WW2 Royal Artillery DFC AOP Auster Glider Pilot's Tunic w/ Research
A good honest WW2 private purchase officer’s army jacket from Horne Brothers. Various accoutrements denote position in the Royal Artillery Regiment and the rank of Captain (three rank pips). Fitted with 1948 issue pilot wings to those with previous/contemporary affiliation with Air Observation Post (AOP) Squadrons, instead of the standard Army Air Corps wings.
Condition is very good and shows little wear. It’s very difficult to get hold of a genuine WW2 era AOP pilot jacket and to get one with a DFC is even better! Definitely a must-have for any serious aviation collector!
Medal ribbons are the following:
Distinguished Flying Cross (DFC)
France & Germany Star
Original Owner of the Jacket:
I spent a few months properly researching all the Distinguished Flying Cross recipients from wartime AOP Squadrons. In the end, it narrows down to three gentlemen and sadly, I am unable to confirm as I cannot check the date of relinquishment of commission (the final piece of the puzzle).
Captain Andrew Mackenzie, D.F.C. (659 Sqn AOP)
Captain Geoffrey Horace Piddock, D.F.C. (660 Sqn AOP)
Captain Kenneth Anthony Hounsfield Knight, D.F.C. (658 Sqn AOP)
In line with the medal ribbons on the jacket, 658 ~ 660 squadrons were solely based in Normandy and northern Europe during the Second World War. Other AOP Squadron DFC recipients were eliminated this way as they saw action in Italy or Burma, qualifying for the Italy Star or Burma Star.

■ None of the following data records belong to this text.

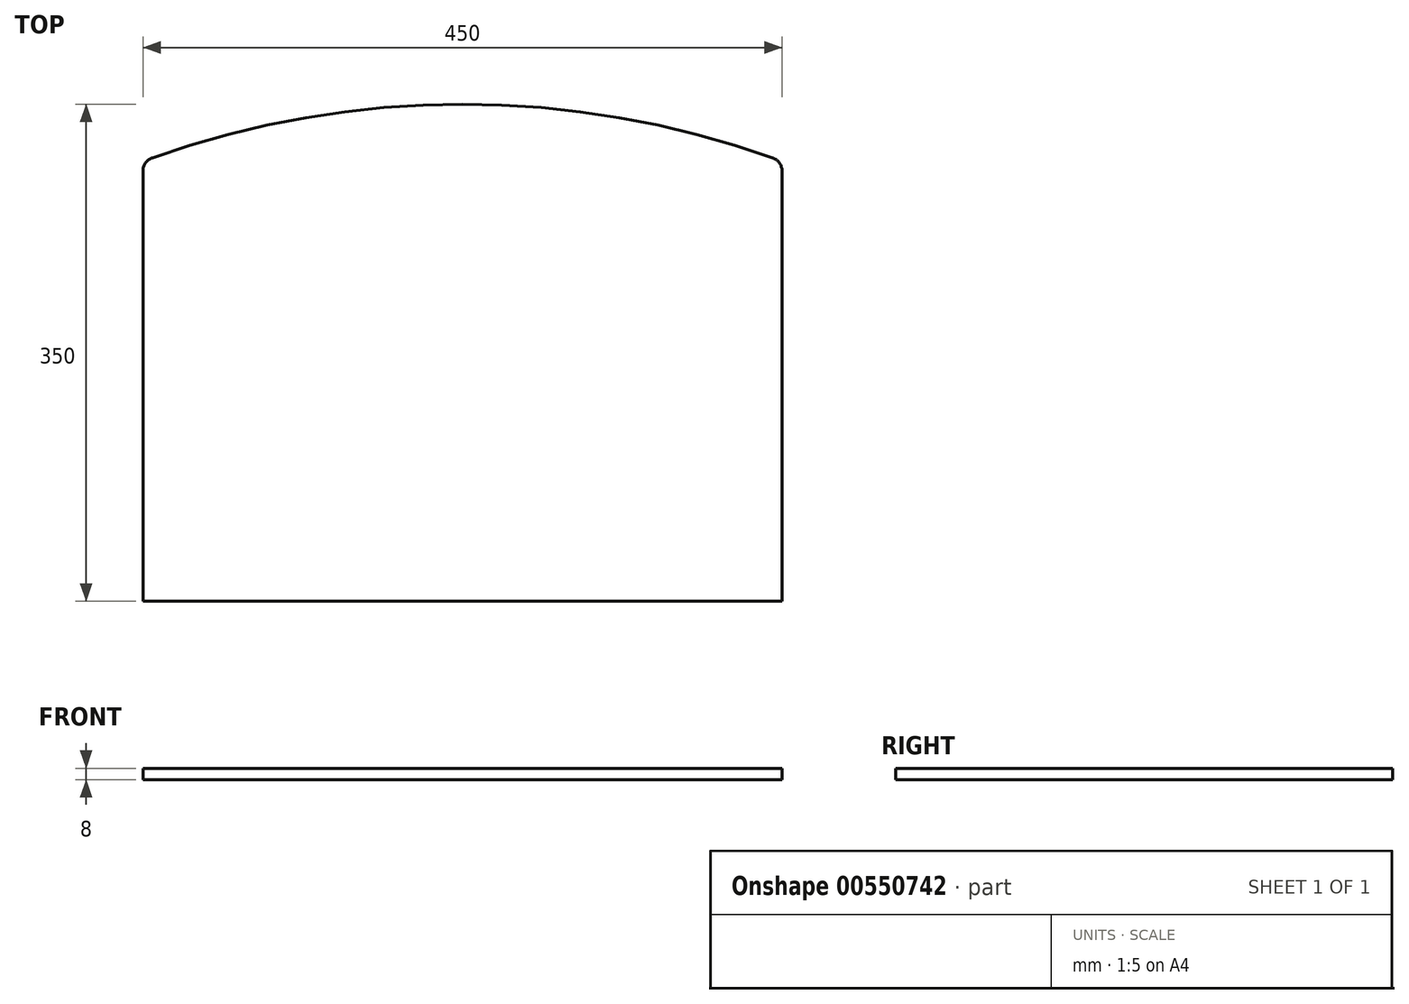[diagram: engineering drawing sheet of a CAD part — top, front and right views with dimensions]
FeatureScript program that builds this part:
annotation { "Feature Type Name" : "Feature", "Feature Type Description" : "" }
export const myFeature = defineFeature(function(context is Context, id is Id, definition is map)
    precondition{}
    {
        {
            var Q0;
            Q0=qCreatedBy(makeId("Top.planeOp"),FACE);
            var sketch = newSketch(context, id + "F0", { "sketchPlane" : qUnion([Q0])});
            skLineSegment(sketch, "E0", {"start": v(-175.59, -113.68) * mm, "end": v(274.41, -113.68) * mm});
            skLineSegment(sketch, "E1", {"start": v(-175.59, -113.68) * mm, "end": v(-175.59, 189.3) * mm});
            skLineSegment(sketch, "E2", {"start": v(274.41, -113.68) * mm, "end": v(274.41, 189.3) * mm});
            skArc(sketch, "E3", {"start": v(267.76, 198.72) * mm, "mid": v(49.41, 236.32) * mm, "end": v(-168.93, 198.72) * mm});
            skPoint(sketch, "E4.visualSharp", {"position": v(-175.59, 196.32) * mm});
            skArc(sketch, "E4.filletArc", {"start": v(-168.93, 198.72) * mm, "mid": v(-173.76, 195.07) * mm, "end": v(-175.59, 189.3) * mm});
            skPoint(sketch, "E5.visualSharp", {"position": v(274.41, 196.32) * mm});
            skArc(sketch, "E5.filletArc", {"start": v(274.41, 189.3) * mm, "mid": v(272.58, 195.07) * mm, "end": v(267.76, 198.72) * mm});
            skLineSegment(sketch, "E6", {"start": v(-120.82, 236.32) * mm, "end": v(-178.73, 236.32) * mm});
            skPoint(sketch, "E7.orphan", {"position": v(49.41, 236.32) * mm});
            skSolve(sketch);
        }
        {
            var Q0;
            Q0=makeQuery(id+"F0.imprint","IMPRINT",FACE,{"disambiguationData":[TD([[makeQuery(id+"F0.imprint","IMPRINT",EDGE,{"derivedFrom":sQuery(id+"F0.wireOp",EDGE,"E0")}),1.0]])]});
            extrude(context, id + "F1", {"entities" : qUnion([Q0]), "depth" : 8 * mm, "offsetDistance" : 25 * mm});
        }
    });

From the intersecting information from 658 ~ 660 squadrons, we can fully assert that the original owner of the jacket was a pilot, flying Auster III, Auster IV and Auster V aircraft in northern Europe. 658-60 squadrons moved to Normandy after D-Day but supported armed forces in France, the Low Countries and Germany until the end of the war. Bar 660 Squadron, all squadrons moved to India to continue its AOP duties and remained there until 1946.
AOP Aircraft Details:
Little bit about the aircraft. The Mk. 1 variant of the Auster first entered service in August 1942 but 651-666 and 671-673 squadrons were eventually all equipped with Austers. For several reasons they were far better for AOP pilots than the earlier Westland Lysanders. (67% of all Lysanders deployed for AOP was shot down during the Battle of France) They were a more suitable option for artillery spotting boasting a low speed, high manoeuverability and light-weight design. However, its designs also brought pitfalls. Standard defense tactic was to fly in tight circles close to the ground, which made it prone to ground fire and other ground hazards. (poles, trees and etc.)